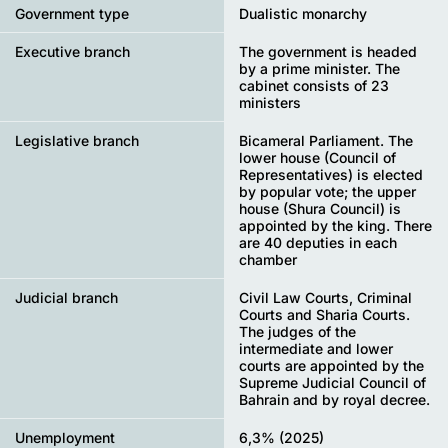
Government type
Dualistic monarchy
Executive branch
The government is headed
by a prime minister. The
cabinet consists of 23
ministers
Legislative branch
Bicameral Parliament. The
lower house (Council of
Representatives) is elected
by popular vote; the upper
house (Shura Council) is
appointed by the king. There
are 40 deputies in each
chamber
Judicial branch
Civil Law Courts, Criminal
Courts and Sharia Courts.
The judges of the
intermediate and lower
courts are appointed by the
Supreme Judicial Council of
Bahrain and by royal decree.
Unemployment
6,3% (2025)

· · ·

→ INSTRUCTIONS TO FOLLOW
Rewrite the listing above without the picture, switching every "Council" to "Assembly" and leaving all other text unchanged.

→ SOLUTION TO THIS PROBLEM
Government type
Dualistic monarchy
Executive branch
The government is headed
by a prime minister. The
cabinet consists of 23
ministers
Legislative branch
Bicameral Parliament. The
lower house (Assembly of
Representatives) is elected
by popular vote; the upper
house (Shura Assembly) is
appointed by the king. There
are 40 deputies in each
chamber
Judicial branch
Civil Law Courts, Criminal
Courts and Sharia Courts.
The judges of the
intermediate and lower
courts are appointed by the
Supreme Judicial Assembly of
Bahrain and by royal decree.
Unemployment
6,3% (2025)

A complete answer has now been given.